Se o desafio dos países industrializados e dos países emergentes na batalha climática é agora bastante
conhecido, a posição da África, em contrapartida, é largamente negligenciada. As emissões
subsaarianas, estimadas em 3 à 4% apenas das emissões mundiais de origem humana, interessam
pouco. No entanto a África ocupa um lugar central na crise ambiental global, a três níveis.
Em primeiro lugar, a África seria a primeira vítima de um desregulamento climático - com efeitos
sobre o planeta no seu conjunto. Os especialistas ambientais estão de acordo sobre o facto que o
continente sofrerá algumas das mudanças mais importantes enquanto que as capacidades de resposta
das sociedades africanas estão entre as mais fracas do mundo. Muitos países africanos já estão
confrontados à diminuição pluviométrica, à degradação dos solos ou esgotamento de preciosos
recursos naturais, enquanto que dois habitantes da África subsaariana em cada três tiram os seus
rendimentos do ambiente. Os impactos (económicos, sociais, migratórios e de segurança) desta
vulnerabilidade no resto do mundo poderiam também ser consideráveis para um continente que
contará pelo menos dois biliões de habitantes em 2050.
Em segundo lugar, África é um dos actores mais importantes da crise ambiental global. O continente
viu a sua cobertura florestal diminuir de 10% entre 1990 e 2005. Isso representa mais da metade do
retrocesso registado no mundo. Além disso, enquanto que os países mais pobres de África são os
países cujo conteúdo da energia em carbono é hoje mais elevado, a África concentrará o maior forte
crescimento das necessidades energéticas nos próximos cinquenta anos. As escolhas tecnológicas
feitas para cobrir essas novas necessidades serão portanto determinantes para o futuro do planeta. É
por conseguinte também em África que jogar-se-á a batalha contra as mudanças climáticas.
Por último - sobretudo -, devido ao vasto património natural que alberga, o continente africano detém
algumas das chaves mais potentes para fazer face a vasta armadilha ecológica em formação à escala do
planeta. Ricas de 220 milhões de hectares, as florestas da bacia do Congo constituem o segundo bloco
florestal tropical do mundo. Numa altura em que as emissões globais aumentam, esta gigantesca
máquina aspiradora de carbono constitui, do mesmo modo que os solos agrícolas, um dos elementos
principais de regulação climática. É primordial que o acordo de Dezembro reconheça a contribuição
africana ao equilíbrio mundial, e permita valorizá-lo, porque os esforços de preservação dos recursos
naturais e controlo do vasto potencial de energias renováveis do sub-continente representam um custo.
Se a humanidade considera a capacidade de armazenamento do carbono dos biótopos africanos como
um bem público mundial, então é justo que cada um contribua para a sua protecção.
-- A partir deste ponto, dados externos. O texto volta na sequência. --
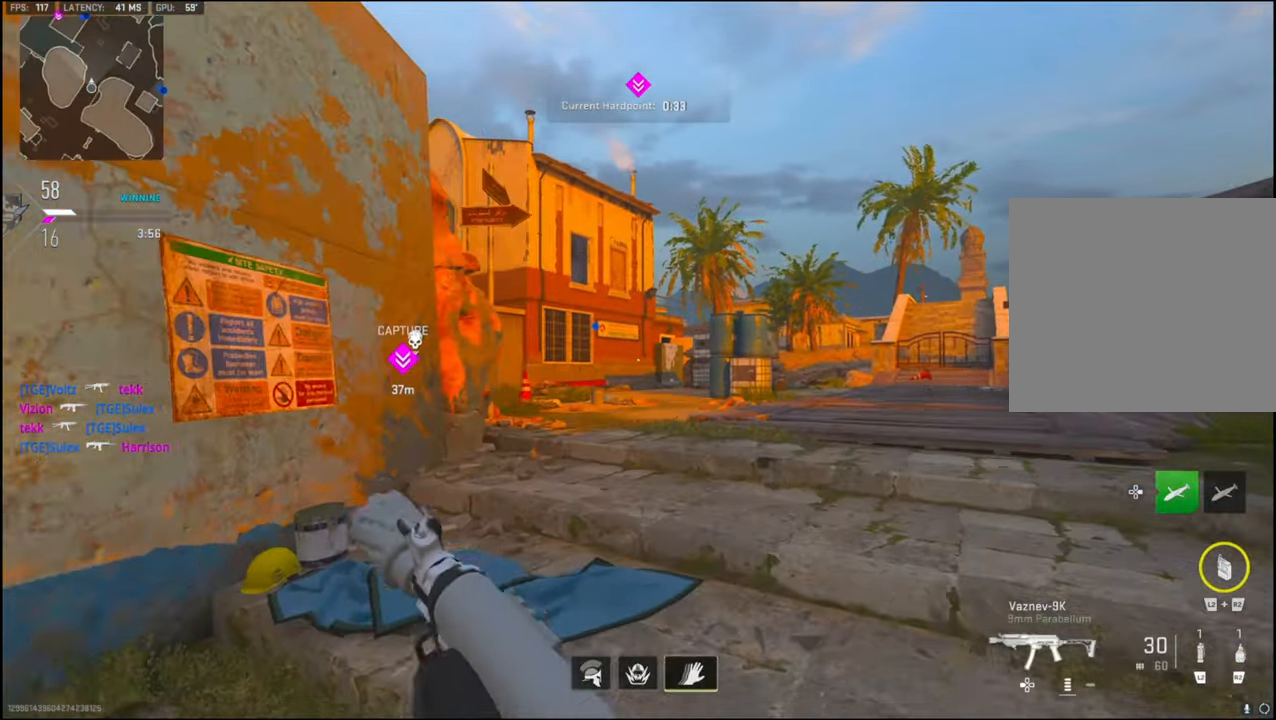
{"buttons": ["R2"], "left_stick": "up-right", "right_stick": "up-left", "events": [[217, "right_stick", "up-left"], [300, "CROSS", "down"], [317, "R2", "down"], [367, "CROSS", "up"], [417, "CROSS", "down"], [467, "CROSS", "up"]]}
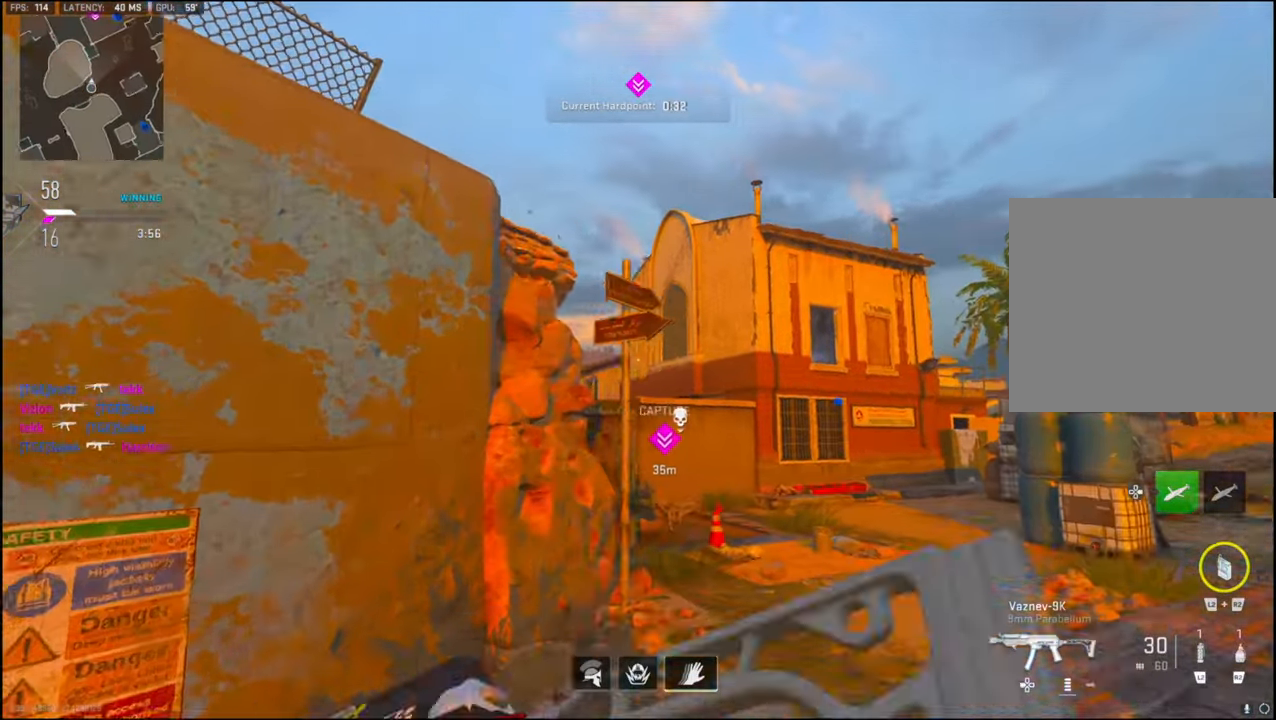
{"buttons": [], "left_stick": "up", "right_stick": "center", "events": [[167, "right_stick", "up"], [267, "right_stick", "center"], [384, "R2", "up"], [400, "left_stick", "up"]]}
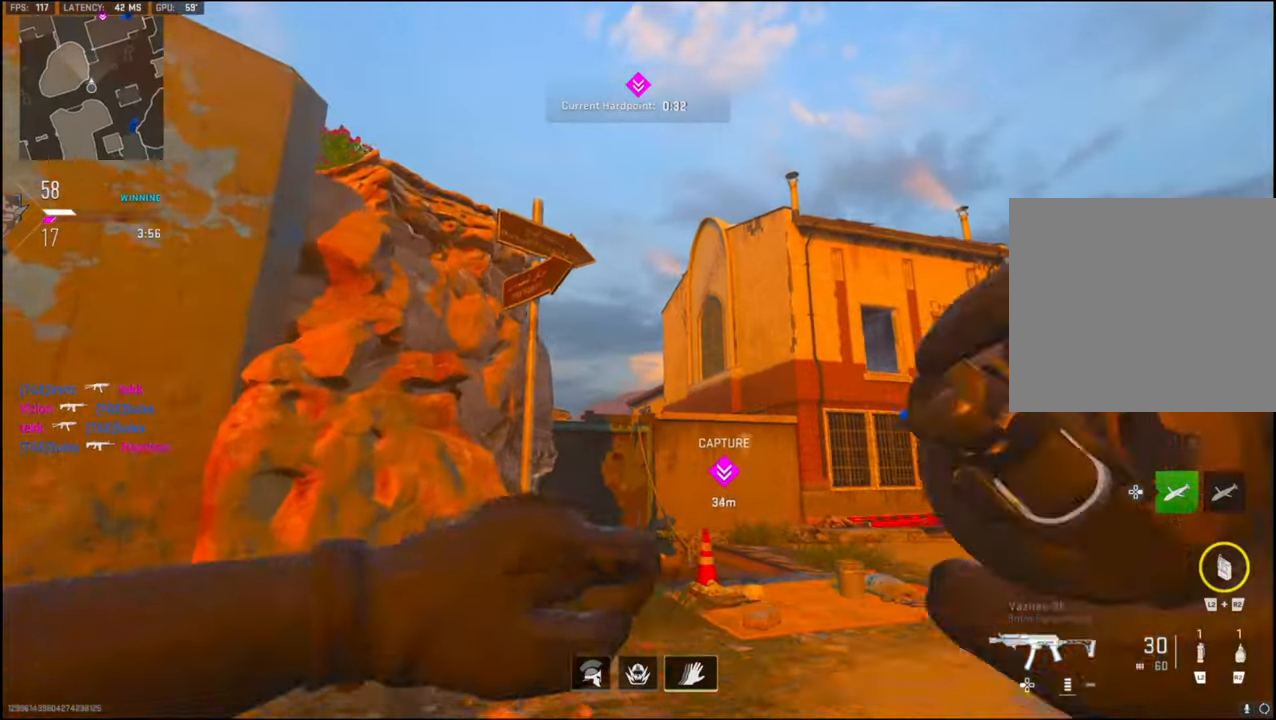
{"buttons": [], "left_stick": "up-right", "right_stick": "center", "events": [[134, "right_stick", "down-left"], [167, "left_stick", "up-right"], [284, "right_stick", "center"], [334, "L3", "down"], [434, "L3", "up"]]}
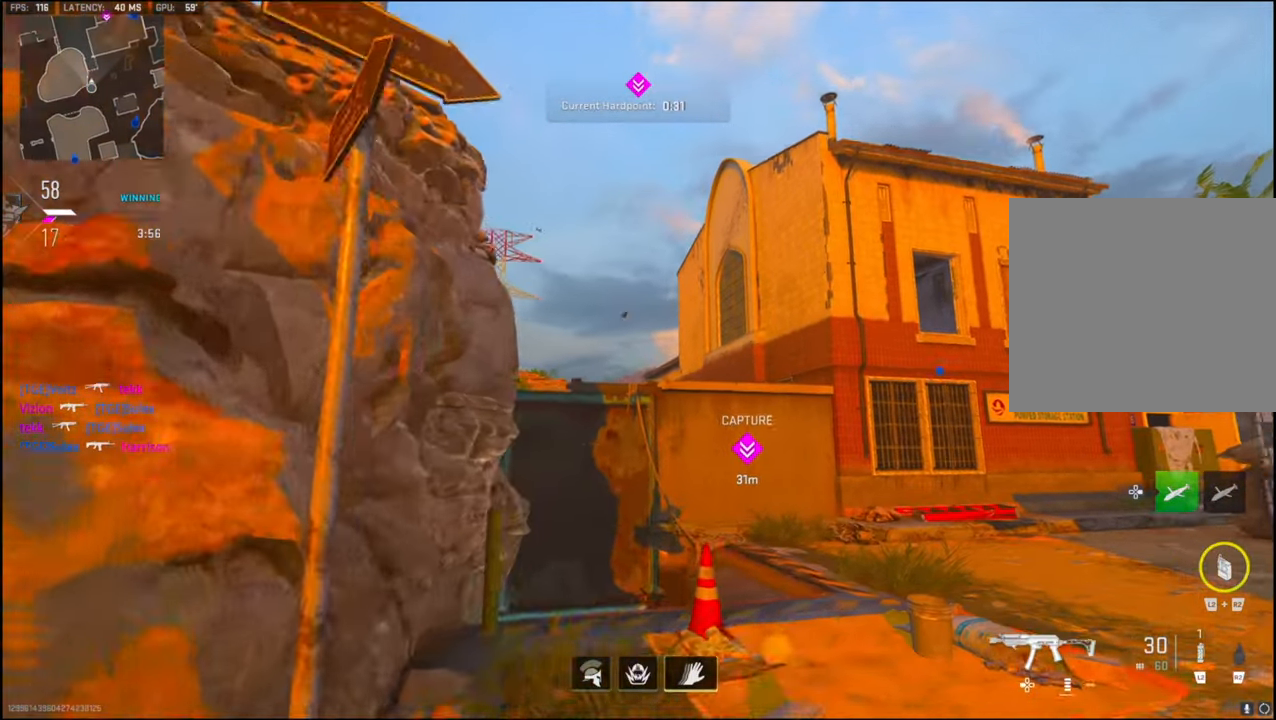
{"buttons": [], "left_stick": "up-right", "right_stick": "down", "events": [[50, "L2", "down"], [84, "right_stick", "up"], [184, "L2", "up"], [267, "L2", "down"], [350, "L2", "up"], [350, "right_stick", "center"], [467, "right_stick", "down"]]}
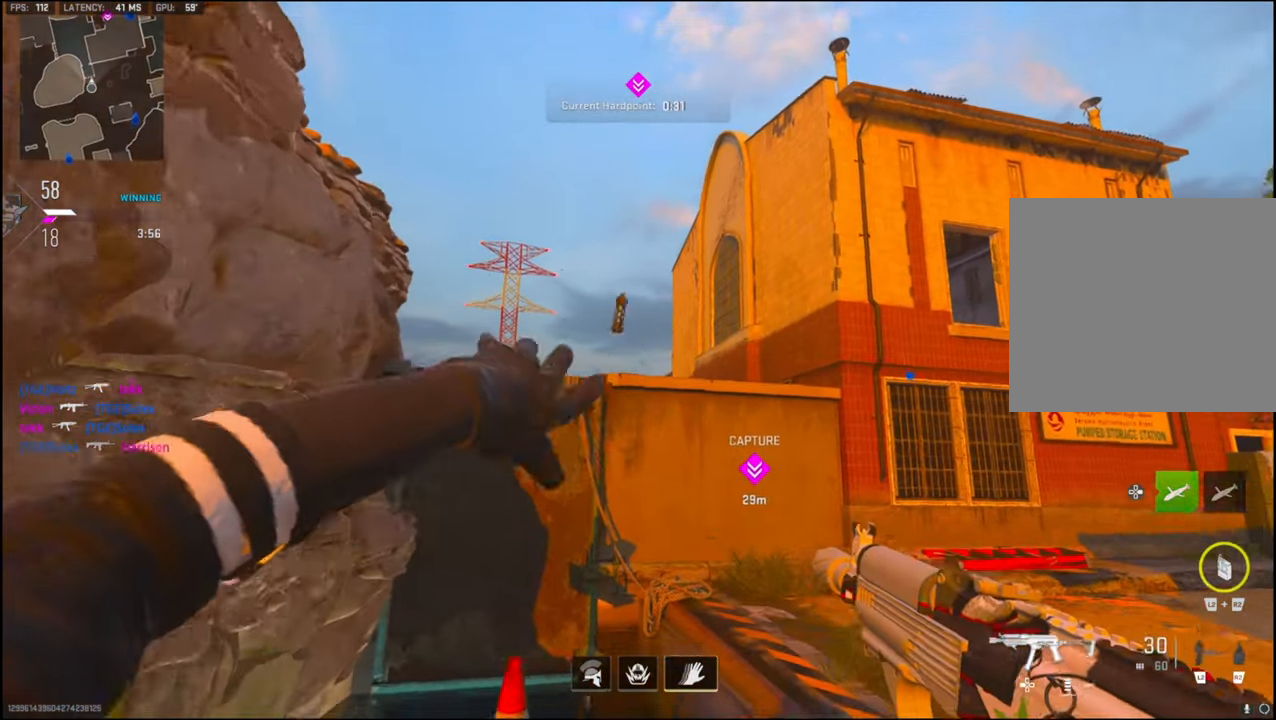
{"buttons": [], "left_stick": "up-right", "right_stick": "up", "events": [[17, "L3", "down"], [34, "right_stick", "down-right"], [117, "L3", "up"], [184, "L3", "down"], [267, "right_stick", "center"], [434, "L3", "up"], [484, "right_stick", "up"]]}
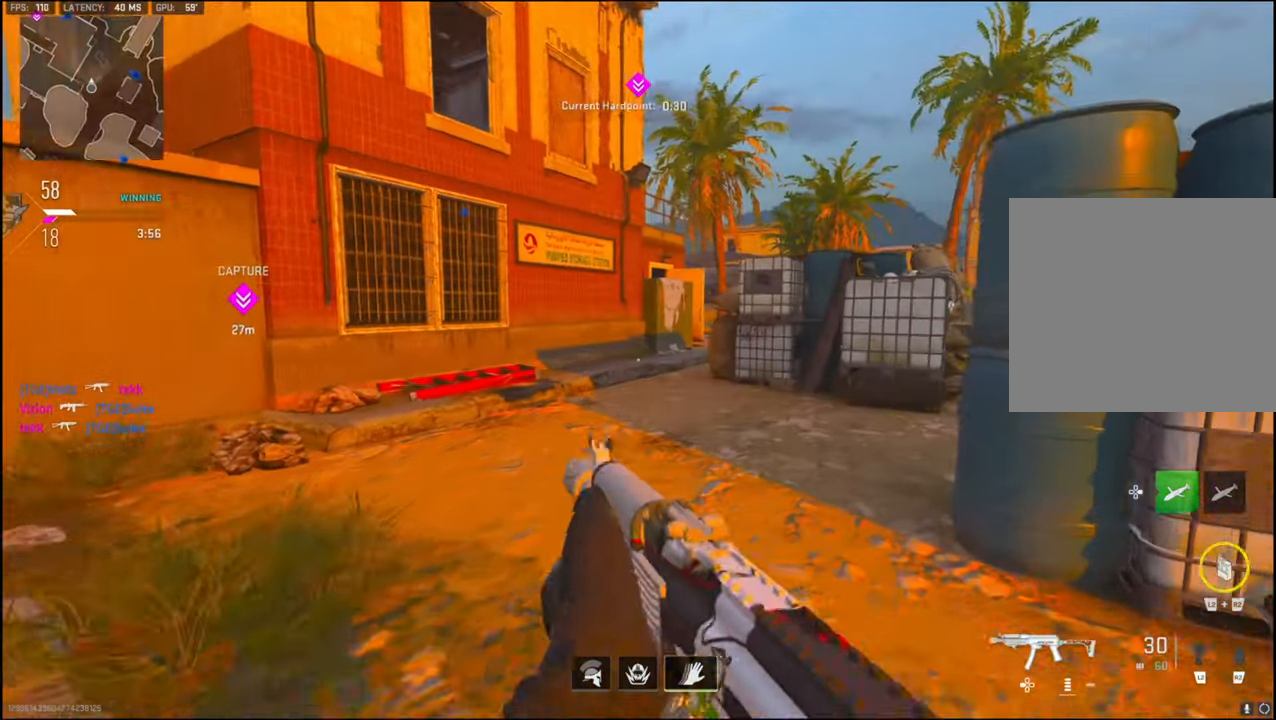
{"buttons": [], "left_stick": "up", "right_stick": "center", "events": [[17, "L3", "down"], [134, "L3", "up"], [134, "left_stick", "up"], [134, "right_stick", "center"], [184, "L3", "down"], [317, "L3", "up"], [384, "L3", "down"], [500, "L3", "up"]]}
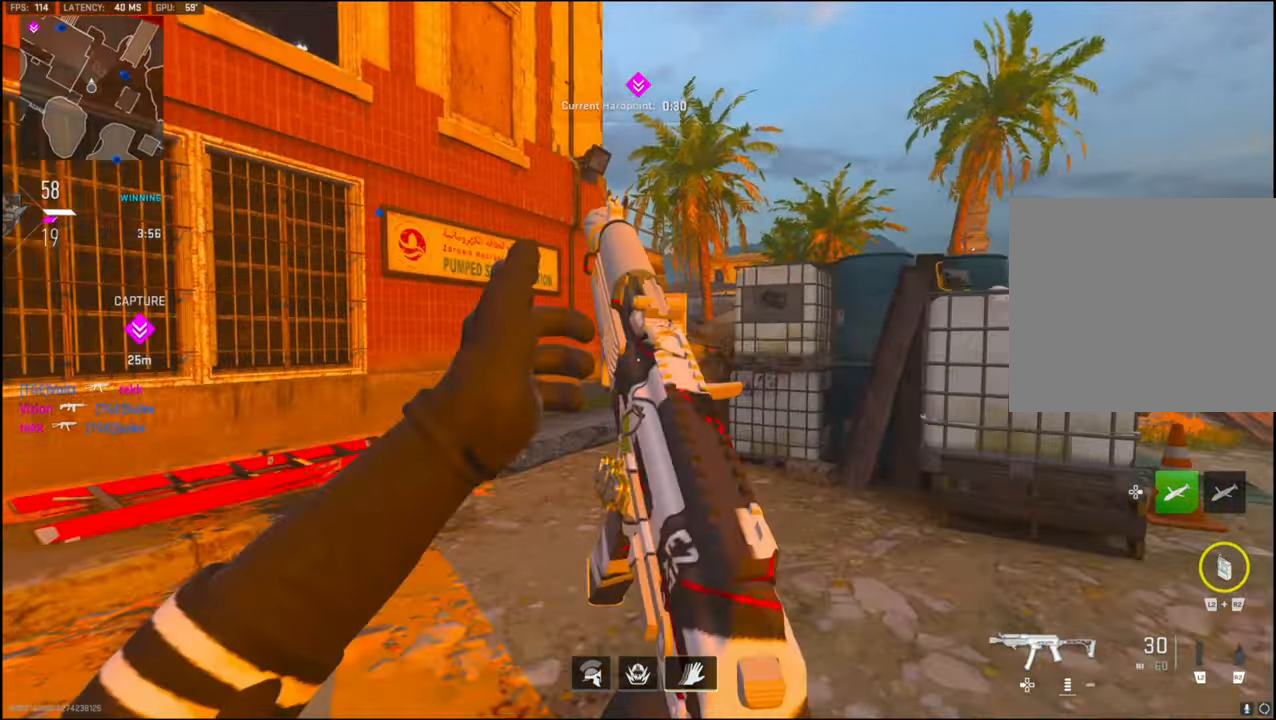
{"buttons": [], "left_stick": "up", "right_stick": "right", "events": [[133, "L3", "down"], [133, "right_stick", "right"], [316, "L3", "up"]]}
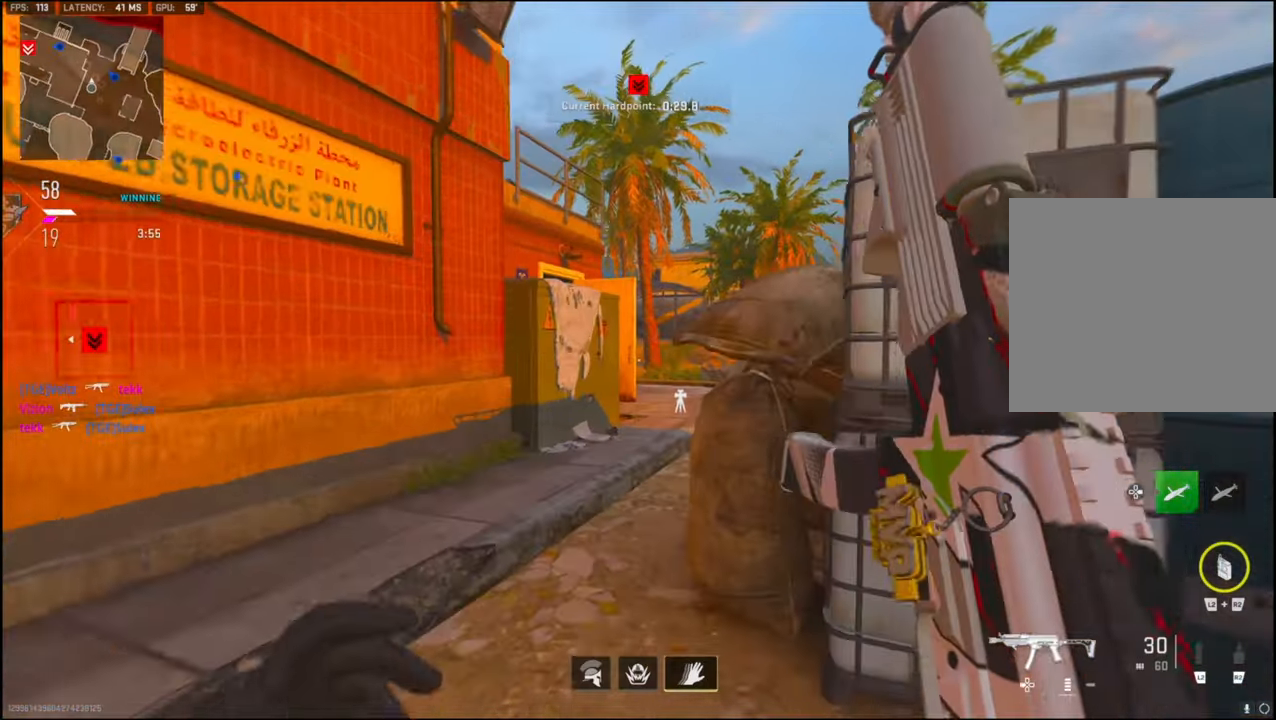
{"buttons": [], "left_stick": "up", "right_stick": "center", "events": [[50, "TRIANGLE", "down"], [50, "right_stick", "center"], [100, "TRIANGLE", "up"], [183, "TRIANGLE", "down"], [233, "right_stick", "right"], [266, "TRIANGLE", "up"], [400, "right_stick", "center"]]}
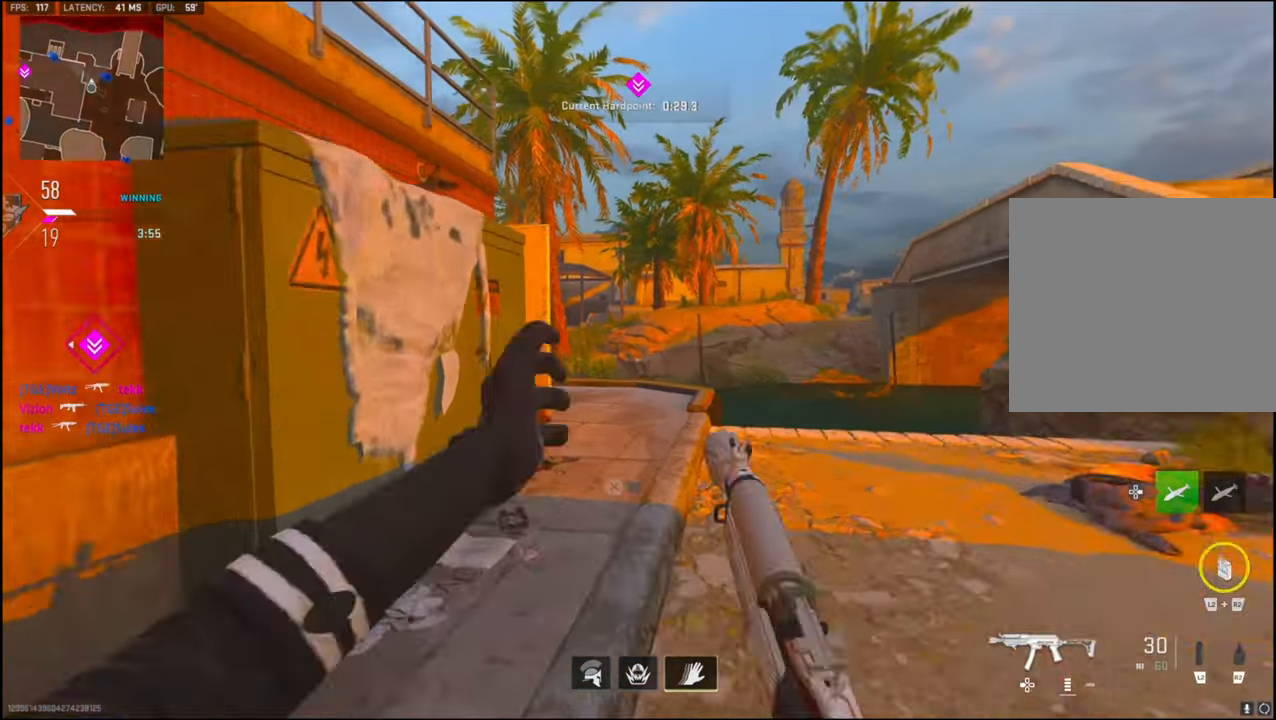
{"buttons": [], "left_stick": "up", "right_stick": "left", "events": [[150, "right_stick", "left"]]}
A corrida contra o
tempo portanto já começou com vista a encontrar mecanismos que permitirão essa preservação e
transição para modelos energéticos duradouros.
Três pistas promissoras deverão se concretizar rapidamente. A primeira é aumentar o recurso aos
instrumentos existentes, a exemplo do Mecanismo de Desenvolvimento Limpo - que permite aos
actores do Norte valorizar a implementação de projectos redutores de emissões nos países do Sul. A
África até ao presente momento tem estado alheia a cesta do mecanismo de desenvolvimento limpo:
menos de 2% dos projectos rotulados até agora concernam a África, contra 73% para a Ásia. O
continente deve constituir a nova fronteira do mercado carbono. A segunda pista que deve ser levada a
cabo concerna as medidas e recompensas “do desflorestamento evitado” e o armazenamento de
carbono pelos solos africanos. À hora em que a humanidade toma consciência do valor da
biodiversidade e da importância dos solos e das florestas na regulação climática, a África tem muito a
ganhar tornando-se a guardiã de um património essencial à sobrevivência da humanidade. Isto
representa um desafio de vários biliões de euros, que poderiam constituir um dos substitutos principais
de crescimento económico para a África numa era post-petróleo. Por último, o plano “justiça clima”
promovido pela França e outros em Copenhaga, que visa ajudar a África a alargar o acesso dos seus
habitantes à uma energia limpa, é crucial numa altura em que três habitantes da África Subsariana em
cada quatro não têm acesso à energia. Há aí um desafio de justiça, mas também de regulação
climática. Combinar as forças do público e do privado para equipar os 2 biliões de Africanos em
energia duradoura será um dos grandes desafios das próximas décadas.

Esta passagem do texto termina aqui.